Communications were on Tuesday severed to the flood-hit Libyan city of Derna and journalists were asked to leave, a day after hundreds protested against authorities they blamed for the thousands of deaths.
A tsunami-sized flash flood broke through two aging river dams upstream from the city on the night of Sept. 10 and razed entire neighborhoods, sweeping thousands into the Mediterranean Sea.
Telephone and Internet links provided by Libya’s two operators had been disconnected in Derna since 1:00am on Tuesday, a journalist said after getting out of the city.
Photo: AFP
Authorities had asked most journalists to leave Derna and hand over permits that had allowed them to cover the disaster, the same source said.
The restrictions came after protesters had massed at the city’s grand mosque, venting their anger at authorities they blamed for failing to maintain the dams or to provide early warning of the disaster.
“Thieves and traitors must hang,” they shouted, before some protesters torched the house of the town’s unpopular mayor.
The national Libyan Post Telecommunications & Information Technology Co said communications were down as a result of “a rupture in the optical fiber” link to Derna.
The company said the outage, which also affected other areas in eastern Libya, “could be the result of a deliberate act of sabotage” and pledged that “our teams are working to repair it as quickly as possible.”

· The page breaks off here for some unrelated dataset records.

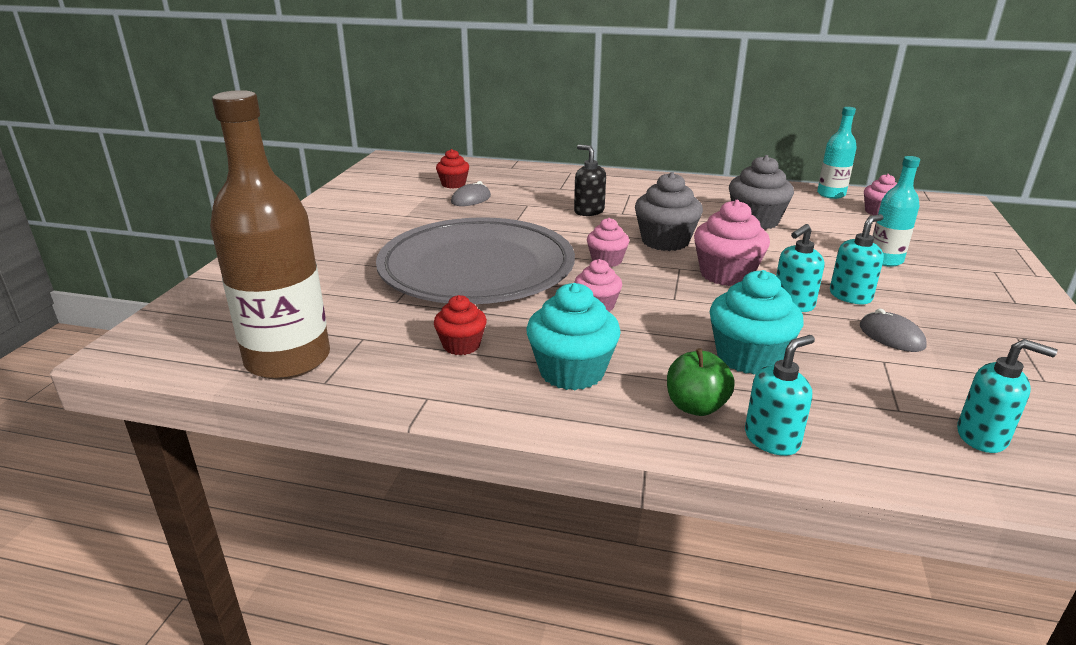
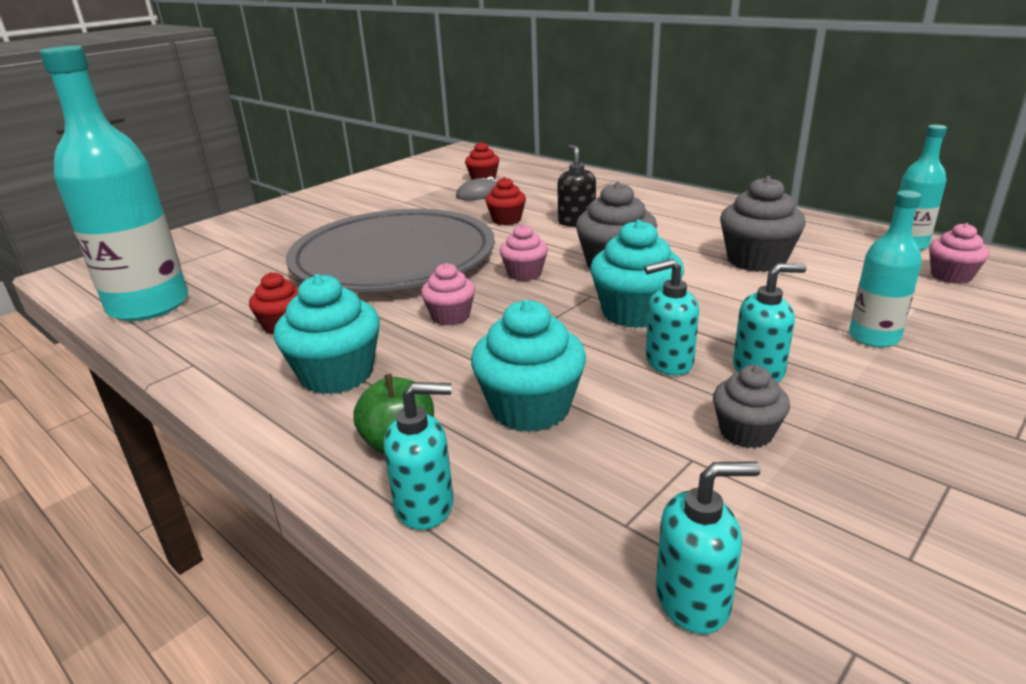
camera: 30 degrees right, 0 degrees up
(288, 359) = (148, 305): brown bottle -> turquoise bottle
(528, 218) = (506, 220): none -> red cupcake
(726, 274) = (634, 312): pink cupcake -> turquoise cupcake
(891, 336) = (746, 432): grey mouse -> grey cupcake
(982, 437) = (693, 600): turquoise soap dispenser -> turquoise soap dispenser turned 60 degrees counterclockwise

Rescue workers have kept digging for bodies, with the official death toll put at 3,351 and many thousands more missing since the flood caused by torrential rains from Mediterranean Storm Daniel.
Fourteen rescue teams were still at work in Derna, including 10 from abroad, said Mohamed Eljarh, spokesperson for the committee leading the emergency response.
He denied rumors of an imminent evacuation of the city, saying that only the most affected areas had been “isolated.”
The huge wall of water that smashed into Derna completely destroyed 891 buildings and damaged more than 600 more, a Libyan government report based on satellite images said.
Libya remains split between a UN-backed and nominally interim government in Tripoli in the west, and another in the disaster-hit east backed by military strongman Khalifa Haftar.
On Monday, demonstrators in Derna chanted angry slogans against the parliament in eastern Libya and Libyan House of Representatives Speaker Aguila Saleh.
“The people want parliament to fall,” they chanted.
Others shouted “Aguila is the enemy of God,” and a protest statement called for “legal action against those responsible for the disaster.”
Al-Masar television said the leader of the eastern-based government, Oussama Hamad, responded by dissolving the Derna municipal council.
Libya watchers on Tuesday considered the telecom outage of Derna a deliberate act, intended to silence the protesters.
Tarek Megrisi, senior policy fellow at the European Council on International Relations, wrote on X, formerly known as Twitter, of “extremely grim news from #Derna, still reeling from the horrific floods.”
“Residents are now terrified of an imminent military crackdown, seen as collective punishment for yesterday’s protest and demands,” Megrisi wrote.
UN Secretary-General Antonio Guterres on Tuesday called the Derna flood a symbol of the world’s ills as he opened the annual UN General Assembly.
“Even as we speak now, bodies are washing ashore from the same Mediterranean Sea where billionaires sunbathe on their super yachts,” Guterres said. “Derna is a sad snapshot of the state of our world — the flood of inequity, of injustice, of inability to confront the challenges in our midst.”